Жена Горелова, впустившая Михеева в квартиру, испуганным шепотом сказала:
— Как хорошо, Олег Николаевич, что вы приехали. Поговорите с ним. Второй месяц пьёт, никого не хочет видеть. Вас он всегда уважал, послушается. Скажите ему, что нельзя же так.
— Скажу, — пообещал Олег Николаевич. — Да вы не расстраивайтесь. Мужчинам нужна разрядка. Ну, выпил, бывает. Проспится, и снова в порядке.
Но при первом же взгляде на Горелова он понял, что в порядке тот уже никогда не будет. Это был законченный неудачник. Даже совершенно трезвый, даже в костюме от Хуго Босса или Армани, он все равно останется неудачником. Он уже был переполнен черной энергией неудачи — не той энергией, что передается от человека к человеку, а той, что безвозвратно втягивает в себя чужую энергию, как черная дыра.

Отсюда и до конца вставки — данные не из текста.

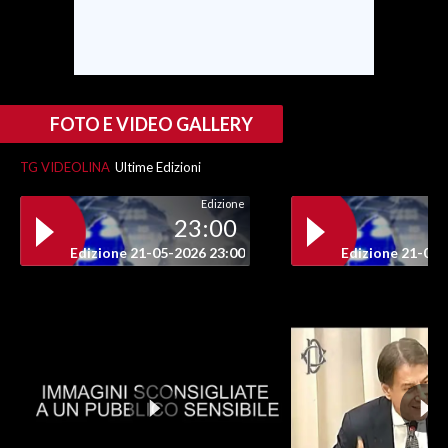
FOTO E VIDEO GALLERY
TG VIDEOLINA
Ultime Edizioni
Edizione
23:00
Edizione 21-05-2026 23:00
Edizione 21-05-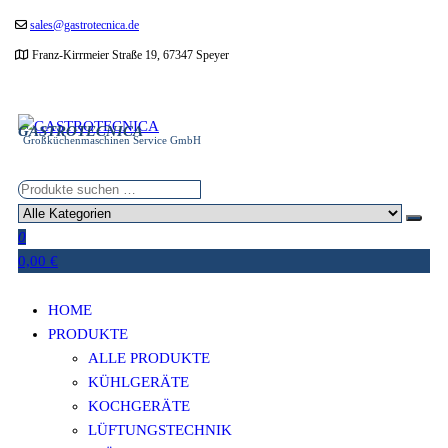
Zum
sales@gastrotecnica.de
Inhalt
Franz-Kirrmeier Straße 19, 67347 Speyer
springen
GASTROTECNICA
Großküchenmaschinen Service GmbH
0
0,00 €
HOME
PRODUKTE
ALLE PRODUKTE
KÜHLGERÄTE
KOCHGERÄTE
LÜFTUNGSTECHNIK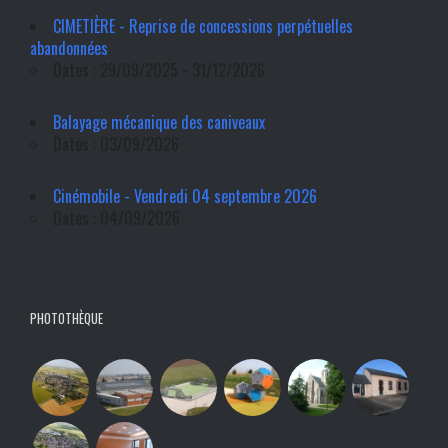
CIMETIÈRE - Reprise de concessions perpétuelles
abandonnées
Dates : 29/09/2025 - 31/12/2026
Balayage mécanique des caniveaux
Dates : 03/09/2026
Cinémobile - Vendredi 04 septembre 2026
Dates : 04/09/2026
PHOTOTHÈQUE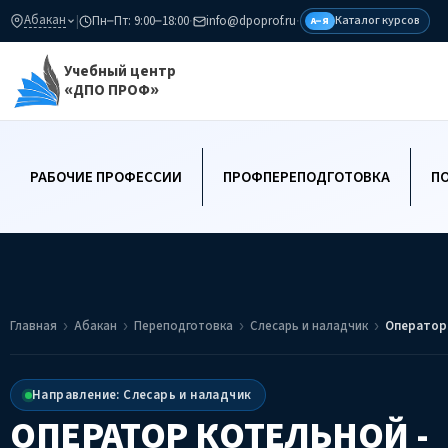
Абакан
|
Пн–Пт: 9:00–18:00
·
info@dpoprof.ru
·
Каталог курсов
А–Я
Учебный центр
«ДПО ПРОФ»
РАБОЧИЕ ПРОФЕССИИ
ПРОФПЕРЕПОДГОТОВКА
П
Главная
Абакан
Переподготовка
Слесарь и наладчик
Оператор 
Направление: Слесарь и наладчик
ОПЕРАТОР КОТЕЛЬНОЙ -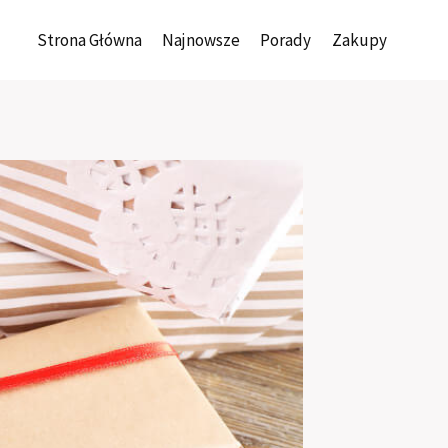
Strona Główna
Najnowsze
Porady
Zakupy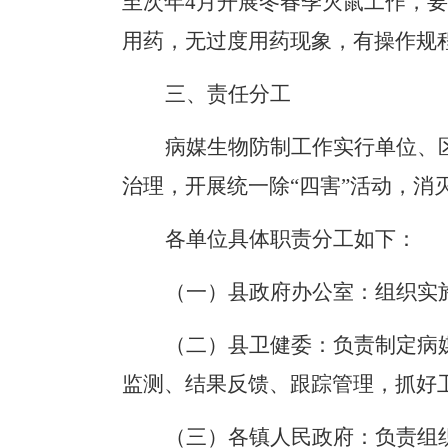
至次年
4
月开展冬春季灭鼠工作，要
用药，无过度用药现象，有操作规
三、责任分工
病媒生物防制工作实行单位
、
治理，开展统一除
“
四害
”
活动，消
各单位具体职责分工如下
：
（一）县政府办公室：
组织实
（二）县卫健委：
负责
制定病
监测、
结果反馈、跟踪管理
，抓好
（三）各镇人民政府：
负责组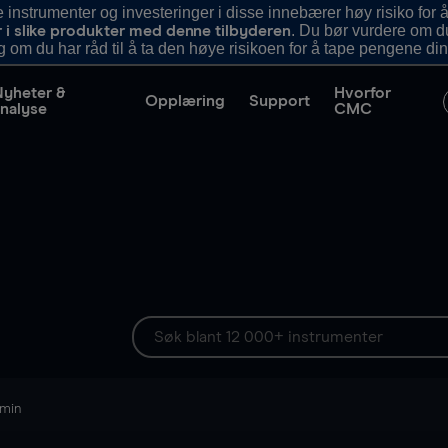
nstrumenter og investeringer i disse innebærer høy risiko for å
. Du bør vurdere om d
r i slike produkter med denne tilbyderen
g om du har råd til å ta den høye risikoen for å tape pengene din
Nyheter &
Hvorfor
Opplæring
Support
nalyse
CMC
 min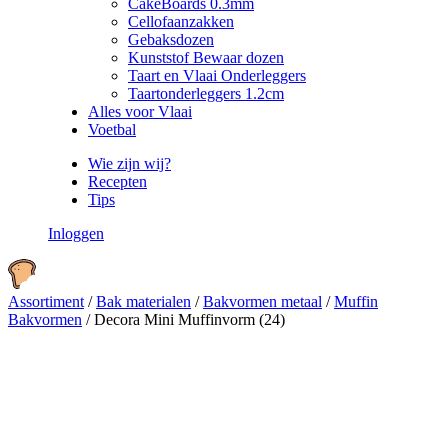
CakeBoards 0.3mm
Cellofaanzakken
Gebaksdozen
Kunststof Bewaar dozen
Taart en Vlaai Onderleggers
Taartonderleggers 1.2cm
Alles voor Vlaai
Voetbal
Wie zijn wij?
Recepten
Tips
Inloggen
Assortiment
/
Bak materialen
/
Bakvormen metaal
/
Muffin
Bakvormen
/
Decora Mini Muffinvorm (24)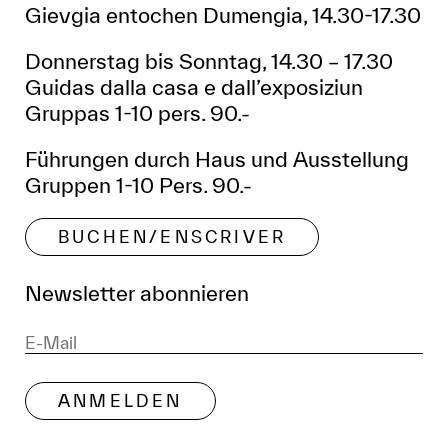
Gievgia entochen Dumengia, 14.30-17.30
Donnerstag bis Sonntag, 14.30 – 17.30
Guidas dalla casa e dall’exposiziun
Gruppas 1-10 pers. 90.-
Führungen durch Haus und Ausstellung
Gruppen 1-10 Pers. 90.-
BUCHEN/ENSCRIVER
Newsletter abonnieren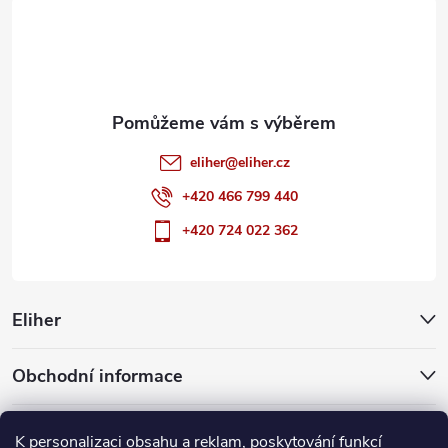
t
í
eliher
@
eliher.cz
+420 466 799 440
+420 724 022 362
Eliher
Obchodní informace
Partnerské weby
K personalizaci obsahu a reklam, poskytování funkcí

Олег Николаевич не любил неудачников и сторонился их, как заразных больных. Он научился угадывать их по той неуверенности, что неискоренимо сидела внутри. Иногда к нему приходили с интересными проектами, он внимательно выслушивал посетителей. Но стоило ему почувствовать внутреннюю готовность к отказу, которую каждый неудачник нес в себе, как родовое проклятье, сразу прерывал переговоры. И редко когда ошибался.
Бутылка перед Гореловым была почти полной, виски в стакане на донышке. Похоже, он был уже в том состоянии, когда и пить ничего не нужно, достаточно знать, что выпивка есть и её много.
— Отдыхаете, маэстро? — добродушно поинтересовался Олег Николаевич, по-свойски располагаясь на другом конце стола, что избавило его от дружеского рукопожатия с адвокатом. — Где это вас так приложили? А знаете, вам идет. Серьезно. Можете выдавать себя за ветерана первой чеченской войны.
— Это всё вы, вы! — неожиданно злобно закричал Горелов. — Вы втравили меня в это дело с Гольцовым! Я как чувствовал, что не нужно за него браться, как знал!
— Прекратите истерику! — приказал Михеев. — А то я скажу, сколько вы получили за это дело. И спрошу, почему вы предложили подполковнику только десять тысяч долларов. Десять, а не тридцать, которые получили от меня.